How to Inflation-Proof Your Retirement

Inflation is like rust, an endless, tireless gnawing at the purchasing power of your dollars.

Over half of Americans are struggling with retirement and inflation has a lot to do with it. Fixed incomes are not usually adjusted to the inflation rate or adjust at a very low historic rate.

If there are intermittent spikes in inflation, say in housing costs or food prices, seniors often take the biggest hit.

Here are two ways your retirement can survive the problem of inflation.

Social Security strategies

You may want to have supplementary income along with Social Security in retirement, but Social Security all by itself can be a handy hedge against inflation.

For one, the longer that you delay payment of your Social Security benefits, the more money will be added to your monthly benefits.

Under current law, if you delay your Social Security payments until age 70 your basic monthly benefits will are increased by more than 132%.

As long as you qualify, you will receive your Social Security benefits for as long as you live.

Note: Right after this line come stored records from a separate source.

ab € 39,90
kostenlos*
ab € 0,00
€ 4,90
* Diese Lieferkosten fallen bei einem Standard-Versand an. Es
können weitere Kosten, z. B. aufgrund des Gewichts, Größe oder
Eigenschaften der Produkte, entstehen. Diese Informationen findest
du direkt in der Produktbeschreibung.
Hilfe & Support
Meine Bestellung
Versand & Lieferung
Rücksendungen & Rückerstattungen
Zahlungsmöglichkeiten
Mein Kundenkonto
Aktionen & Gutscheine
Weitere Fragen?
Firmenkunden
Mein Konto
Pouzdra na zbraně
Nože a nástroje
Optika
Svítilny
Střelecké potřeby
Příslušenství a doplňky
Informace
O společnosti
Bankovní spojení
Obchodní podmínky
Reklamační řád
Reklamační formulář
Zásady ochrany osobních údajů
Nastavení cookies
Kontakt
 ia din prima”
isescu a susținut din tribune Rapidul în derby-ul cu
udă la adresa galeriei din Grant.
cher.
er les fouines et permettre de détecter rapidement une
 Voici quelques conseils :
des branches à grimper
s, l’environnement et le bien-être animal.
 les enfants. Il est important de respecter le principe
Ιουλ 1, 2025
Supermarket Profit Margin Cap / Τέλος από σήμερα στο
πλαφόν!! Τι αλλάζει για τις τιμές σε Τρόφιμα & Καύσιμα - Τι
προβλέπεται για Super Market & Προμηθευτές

And then your benefits can be transferred to qualified beneficiaries.

Depending on your income, you may not have to pay taxes on your benefits.

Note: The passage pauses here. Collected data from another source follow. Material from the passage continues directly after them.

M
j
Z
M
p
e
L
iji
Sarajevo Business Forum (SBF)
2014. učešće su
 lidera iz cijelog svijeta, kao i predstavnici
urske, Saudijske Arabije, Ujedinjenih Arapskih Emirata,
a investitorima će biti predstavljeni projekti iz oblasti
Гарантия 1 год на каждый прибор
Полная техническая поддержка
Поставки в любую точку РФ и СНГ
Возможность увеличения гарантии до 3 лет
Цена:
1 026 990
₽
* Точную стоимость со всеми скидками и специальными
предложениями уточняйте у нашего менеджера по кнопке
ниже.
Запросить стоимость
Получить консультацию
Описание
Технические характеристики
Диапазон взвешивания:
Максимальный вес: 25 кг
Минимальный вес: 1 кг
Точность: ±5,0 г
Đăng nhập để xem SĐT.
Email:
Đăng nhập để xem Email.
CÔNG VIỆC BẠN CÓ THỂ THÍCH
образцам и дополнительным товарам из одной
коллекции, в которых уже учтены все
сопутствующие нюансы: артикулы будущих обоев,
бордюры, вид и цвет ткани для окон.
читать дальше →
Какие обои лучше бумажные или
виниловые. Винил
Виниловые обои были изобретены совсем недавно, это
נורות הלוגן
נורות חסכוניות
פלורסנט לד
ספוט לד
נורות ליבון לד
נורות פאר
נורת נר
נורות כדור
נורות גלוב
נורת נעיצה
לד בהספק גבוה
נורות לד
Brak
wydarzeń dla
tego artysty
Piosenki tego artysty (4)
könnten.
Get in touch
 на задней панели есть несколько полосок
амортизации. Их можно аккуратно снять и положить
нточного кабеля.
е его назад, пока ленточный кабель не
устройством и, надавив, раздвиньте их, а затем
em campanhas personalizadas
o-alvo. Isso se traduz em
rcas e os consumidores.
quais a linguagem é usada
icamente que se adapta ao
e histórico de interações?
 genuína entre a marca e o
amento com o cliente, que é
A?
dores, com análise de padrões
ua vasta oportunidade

Even better than that, Social Security payments are constantly adjusted for inflation. So, when you receive your benefits your payments are not negatively affected by inflation over the years.

The Social Security Administration increases benefits accordingly whenever the cost of living expenses, or inflation, rises. Social Security has even been publicly announcing its cost-of-living adjustments, known as a COLA, since 1975.

Cutting costs

Downsizing is the act of aggressively and strategically living below your means to stretch the money as far as possible.

That can be a good way to offset inflation in the things you absolutely must buy, like food and shelter.

One prime example of downsizing is to sell a home and move into a smaller home or into an apartment, or moving to a city or even another country with a lower cost of living.

The typical home can cost anywhere between $200,000 to $400,000. And the annual maintenance costs for homeownership can range between $9,000 to $17,000 depending on the locale.

Another way to downsize is to strictly buy generic consumer products instead of brand names. For example, if you strictly buy generic food products and groceries, you can save up to $1,000 annually on food expenses.

Create a budget to identify financial waste in your life and prioritize need over want.

The point is that if you are always living below your means and downsize your life whenever possible, inflation will have less impact on your retirement.